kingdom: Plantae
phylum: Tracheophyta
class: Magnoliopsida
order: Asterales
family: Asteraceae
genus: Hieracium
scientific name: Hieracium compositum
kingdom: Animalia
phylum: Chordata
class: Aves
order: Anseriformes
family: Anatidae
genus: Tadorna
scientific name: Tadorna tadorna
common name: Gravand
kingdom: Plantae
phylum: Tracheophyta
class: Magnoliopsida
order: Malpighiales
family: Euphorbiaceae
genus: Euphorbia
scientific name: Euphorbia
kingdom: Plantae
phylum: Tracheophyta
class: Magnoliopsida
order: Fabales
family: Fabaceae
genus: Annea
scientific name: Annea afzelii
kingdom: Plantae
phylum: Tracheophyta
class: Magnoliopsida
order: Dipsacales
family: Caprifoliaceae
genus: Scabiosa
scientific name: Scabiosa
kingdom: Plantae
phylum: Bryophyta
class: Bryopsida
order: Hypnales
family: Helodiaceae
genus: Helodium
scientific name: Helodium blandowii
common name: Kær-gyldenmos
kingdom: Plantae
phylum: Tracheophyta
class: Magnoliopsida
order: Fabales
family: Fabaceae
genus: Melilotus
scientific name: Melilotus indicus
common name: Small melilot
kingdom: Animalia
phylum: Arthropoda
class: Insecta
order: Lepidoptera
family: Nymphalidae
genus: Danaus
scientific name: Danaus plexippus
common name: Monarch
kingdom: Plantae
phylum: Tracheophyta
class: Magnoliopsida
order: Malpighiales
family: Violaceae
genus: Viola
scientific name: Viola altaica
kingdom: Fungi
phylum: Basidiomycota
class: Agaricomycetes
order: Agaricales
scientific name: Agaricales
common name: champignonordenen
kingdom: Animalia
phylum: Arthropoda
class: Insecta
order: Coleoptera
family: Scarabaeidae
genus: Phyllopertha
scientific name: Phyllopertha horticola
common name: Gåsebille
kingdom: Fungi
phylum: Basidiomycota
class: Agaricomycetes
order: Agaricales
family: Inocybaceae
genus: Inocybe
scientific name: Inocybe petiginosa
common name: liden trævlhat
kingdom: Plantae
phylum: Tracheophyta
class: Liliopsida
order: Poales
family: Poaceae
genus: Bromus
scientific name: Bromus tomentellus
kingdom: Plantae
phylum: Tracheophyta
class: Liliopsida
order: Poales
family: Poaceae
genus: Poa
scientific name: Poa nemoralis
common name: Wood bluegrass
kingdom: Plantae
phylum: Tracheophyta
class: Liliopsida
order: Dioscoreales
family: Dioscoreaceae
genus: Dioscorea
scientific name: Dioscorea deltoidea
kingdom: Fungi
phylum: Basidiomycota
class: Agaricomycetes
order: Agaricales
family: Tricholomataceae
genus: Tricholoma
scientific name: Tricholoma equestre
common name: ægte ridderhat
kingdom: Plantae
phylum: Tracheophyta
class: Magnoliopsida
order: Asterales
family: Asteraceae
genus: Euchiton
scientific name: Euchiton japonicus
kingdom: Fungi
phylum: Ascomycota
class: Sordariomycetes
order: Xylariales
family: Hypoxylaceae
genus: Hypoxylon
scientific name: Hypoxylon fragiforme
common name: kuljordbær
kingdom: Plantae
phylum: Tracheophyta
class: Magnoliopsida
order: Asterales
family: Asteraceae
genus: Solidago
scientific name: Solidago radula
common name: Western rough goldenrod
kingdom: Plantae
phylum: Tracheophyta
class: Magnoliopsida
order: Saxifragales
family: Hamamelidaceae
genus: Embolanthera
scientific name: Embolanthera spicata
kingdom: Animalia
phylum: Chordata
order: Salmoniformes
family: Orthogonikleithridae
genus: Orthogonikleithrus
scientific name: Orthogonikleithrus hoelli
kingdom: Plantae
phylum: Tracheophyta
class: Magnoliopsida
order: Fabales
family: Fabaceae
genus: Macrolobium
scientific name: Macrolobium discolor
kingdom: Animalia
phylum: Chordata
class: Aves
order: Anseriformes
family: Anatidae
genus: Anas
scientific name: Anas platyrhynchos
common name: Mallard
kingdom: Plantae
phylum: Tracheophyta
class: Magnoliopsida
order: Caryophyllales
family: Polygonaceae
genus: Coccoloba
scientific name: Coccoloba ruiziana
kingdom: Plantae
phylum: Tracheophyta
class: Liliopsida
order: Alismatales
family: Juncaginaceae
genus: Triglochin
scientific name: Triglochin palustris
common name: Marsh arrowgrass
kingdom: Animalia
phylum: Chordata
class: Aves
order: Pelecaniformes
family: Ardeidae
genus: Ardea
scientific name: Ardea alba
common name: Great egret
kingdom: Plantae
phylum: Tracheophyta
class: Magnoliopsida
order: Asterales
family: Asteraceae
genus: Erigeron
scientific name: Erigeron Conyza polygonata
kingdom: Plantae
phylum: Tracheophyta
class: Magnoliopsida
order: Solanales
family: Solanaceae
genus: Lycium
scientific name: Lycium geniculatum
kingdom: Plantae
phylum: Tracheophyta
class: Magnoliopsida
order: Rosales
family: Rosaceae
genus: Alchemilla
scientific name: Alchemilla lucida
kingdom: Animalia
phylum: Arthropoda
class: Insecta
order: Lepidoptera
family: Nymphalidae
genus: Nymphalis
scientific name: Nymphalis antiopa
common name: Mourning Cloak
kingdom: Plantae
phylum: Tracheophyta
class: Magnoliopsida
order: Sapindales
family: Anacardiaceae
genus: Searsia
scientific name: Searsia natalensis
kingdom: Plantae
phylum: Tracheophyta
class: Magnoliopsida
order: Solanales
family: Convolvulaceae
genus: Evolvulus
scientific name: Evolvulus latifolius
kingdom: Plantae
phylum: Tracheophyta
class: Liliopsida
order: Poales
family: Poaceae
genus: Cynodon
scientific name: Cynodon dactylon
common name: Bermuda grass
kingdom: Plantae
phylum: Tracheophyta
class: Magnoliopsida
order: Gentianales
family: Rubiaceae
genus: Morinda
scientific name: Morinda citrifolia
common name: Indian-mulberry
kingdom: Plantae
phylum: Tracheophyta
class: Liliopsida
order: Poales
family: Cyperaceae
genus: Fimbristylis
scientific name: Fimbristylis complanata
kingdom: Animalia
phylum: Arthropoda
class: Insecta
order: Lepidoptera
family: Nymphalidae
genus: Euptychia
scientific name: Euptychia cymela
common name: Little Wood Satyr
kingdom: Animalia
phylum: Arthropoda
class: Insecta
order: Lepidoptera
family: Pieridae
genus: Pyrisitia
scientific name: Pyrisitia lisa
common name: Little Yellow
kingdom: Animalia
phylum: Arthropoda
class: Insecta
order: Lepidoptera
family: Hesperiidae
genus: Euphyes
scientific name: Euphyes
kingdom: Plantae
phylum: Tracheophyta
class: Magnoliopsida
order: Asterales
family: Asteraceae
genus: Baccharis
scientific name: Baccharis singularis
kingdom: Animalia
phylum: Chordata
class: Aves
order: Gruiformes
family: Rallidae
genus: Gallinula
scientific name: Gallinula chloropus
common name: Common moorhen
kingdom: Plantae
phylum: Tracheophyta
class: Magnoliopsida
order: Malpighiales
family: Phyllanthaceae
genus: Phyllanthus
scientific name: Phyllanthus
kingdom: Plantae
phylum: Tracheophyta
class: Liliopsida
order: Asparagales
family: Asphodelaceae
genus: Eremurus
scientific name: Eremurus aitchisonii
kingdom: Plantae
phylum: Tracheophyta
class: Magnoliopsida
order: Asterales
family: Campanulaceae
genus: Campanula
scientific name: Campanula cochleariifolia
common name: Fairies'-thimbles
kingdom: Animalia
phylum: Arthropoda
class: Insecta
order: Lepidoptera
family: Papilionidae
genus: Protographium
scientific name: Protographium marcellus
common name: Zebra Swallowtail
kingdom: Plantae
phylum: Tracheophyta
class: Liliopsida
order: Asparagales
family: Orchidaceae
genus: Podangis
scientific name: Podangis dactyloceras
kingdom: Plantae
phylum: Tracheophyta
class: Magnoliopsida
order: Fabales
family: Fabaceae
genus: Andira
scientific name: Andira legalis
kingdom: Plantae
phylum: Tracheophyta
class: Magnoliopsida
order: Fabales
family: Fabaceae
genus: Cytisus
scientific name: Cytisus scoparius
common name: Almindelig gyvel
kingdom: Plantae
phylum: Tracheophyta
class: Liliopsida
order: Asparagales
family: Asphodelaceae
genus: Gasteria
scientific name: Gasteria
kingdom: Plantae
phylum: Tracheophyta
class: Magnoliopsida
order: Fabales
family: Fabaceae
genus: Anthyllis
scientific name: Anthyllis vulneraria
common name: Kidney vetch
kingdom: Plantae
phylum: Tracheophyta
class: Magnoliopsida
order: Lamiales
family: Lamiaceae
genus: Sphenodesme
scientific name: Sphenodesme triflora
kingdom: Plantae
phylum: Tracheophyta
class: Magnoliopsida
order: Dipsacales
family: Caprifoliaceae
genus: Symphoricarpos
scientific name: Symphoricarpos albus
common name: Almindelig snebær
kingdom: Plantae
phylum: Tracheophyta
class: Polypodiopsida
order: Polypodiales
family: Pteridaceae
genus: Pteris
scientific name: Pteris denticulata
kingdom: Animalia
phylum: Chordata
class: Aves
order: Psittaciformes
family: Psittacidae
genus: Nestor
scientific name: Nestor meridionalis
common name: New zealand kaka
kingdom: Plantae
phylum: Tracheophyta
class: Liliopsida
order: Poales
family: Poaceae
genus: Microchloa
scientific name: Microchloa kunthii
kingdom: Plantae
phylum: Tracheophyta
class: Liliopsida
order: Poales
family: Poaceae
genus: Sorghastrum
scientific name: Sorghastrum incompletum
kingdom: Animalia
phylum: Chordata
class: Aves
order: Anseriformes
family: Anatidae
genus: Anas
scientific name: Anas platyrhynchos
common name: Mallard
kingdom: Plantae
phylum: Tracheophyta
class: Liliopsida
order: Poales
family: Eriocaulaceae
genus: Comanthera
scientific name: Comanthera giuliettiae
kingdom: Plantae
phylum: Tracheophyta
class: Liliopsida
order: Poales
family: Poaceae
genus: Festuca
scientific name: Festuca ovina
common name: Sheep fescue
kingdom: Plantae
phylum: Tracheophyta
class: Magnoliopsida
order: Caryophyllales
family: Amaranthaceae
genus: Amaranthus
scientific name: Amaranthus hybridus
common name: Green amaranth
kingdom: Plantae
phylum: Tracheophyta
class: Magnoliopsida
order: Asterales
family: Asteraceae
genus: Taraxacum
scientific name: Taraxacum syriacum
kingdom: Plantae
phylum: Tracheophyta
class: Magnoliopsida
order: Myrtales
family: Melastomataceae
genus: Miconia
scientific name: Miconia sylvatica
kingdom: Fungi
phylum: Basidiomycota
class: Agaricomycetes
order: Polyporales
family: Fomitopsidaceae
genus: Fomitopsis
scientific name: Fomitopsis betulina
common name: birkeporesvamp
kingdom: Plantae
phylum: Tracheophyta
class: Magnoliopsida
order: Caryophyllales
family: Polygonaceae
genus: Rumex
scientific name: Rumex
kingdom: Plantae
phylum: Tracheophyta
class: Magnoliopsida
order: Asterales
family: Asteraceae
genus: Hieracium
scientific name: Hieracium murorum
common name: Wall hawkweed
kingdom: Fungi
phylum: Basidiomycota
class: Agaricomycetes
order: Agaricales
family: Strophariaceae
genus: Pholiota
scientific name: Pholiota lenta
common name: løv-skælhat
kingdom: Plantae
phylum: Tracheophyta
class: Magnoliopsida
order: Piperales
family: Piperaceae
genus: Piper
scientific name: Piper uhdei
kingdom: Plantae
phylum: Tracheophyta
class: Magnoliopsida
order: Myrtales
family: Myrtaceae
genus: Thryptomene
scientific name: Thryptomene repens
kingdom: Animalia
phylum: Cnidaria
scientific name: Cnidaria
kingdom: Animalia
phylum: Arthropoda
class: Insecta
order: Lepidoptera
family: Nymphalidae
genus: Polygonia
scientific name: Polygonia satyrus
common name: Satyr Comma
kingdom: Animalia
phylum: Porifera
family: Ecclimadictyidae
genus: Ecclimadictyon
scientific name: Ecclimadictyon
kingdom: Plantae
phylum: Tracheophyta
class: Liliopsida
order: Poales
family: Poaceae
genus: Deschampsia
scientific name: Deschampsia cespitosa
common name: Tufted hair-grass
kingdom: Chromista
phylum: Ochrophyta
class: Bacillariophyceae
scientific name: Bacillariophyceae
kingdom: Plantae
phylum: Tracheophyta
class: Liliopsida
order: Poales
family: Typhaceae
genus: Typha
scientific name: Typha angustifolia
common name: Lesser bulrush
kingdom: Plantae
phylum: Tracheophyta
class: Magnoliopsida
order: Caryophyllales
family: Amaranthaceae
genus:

→ TASK REQUIREMENTS: Copy the material from the line with "genus: Podangis" to the line with "scientific name: Cytisus scoparius", keeping both of those lines and every line between them unchanged.

→ SOLUTION:
genus: Podangis
scientific name: Podangis dactyloceras
kingdom: Plantae
phylum: Tracheophyta
class: Magnoliopsida
order: Fabales
family: Fabaceae
genus: Andira
scientific name: Andira legalis
kingdom: Plantae
phylum: Tracheophyta
class: Magnoliopsida
order: Fabales
family: Fabaceae
genus: Cytisus
scientific name: Cytisus scoparius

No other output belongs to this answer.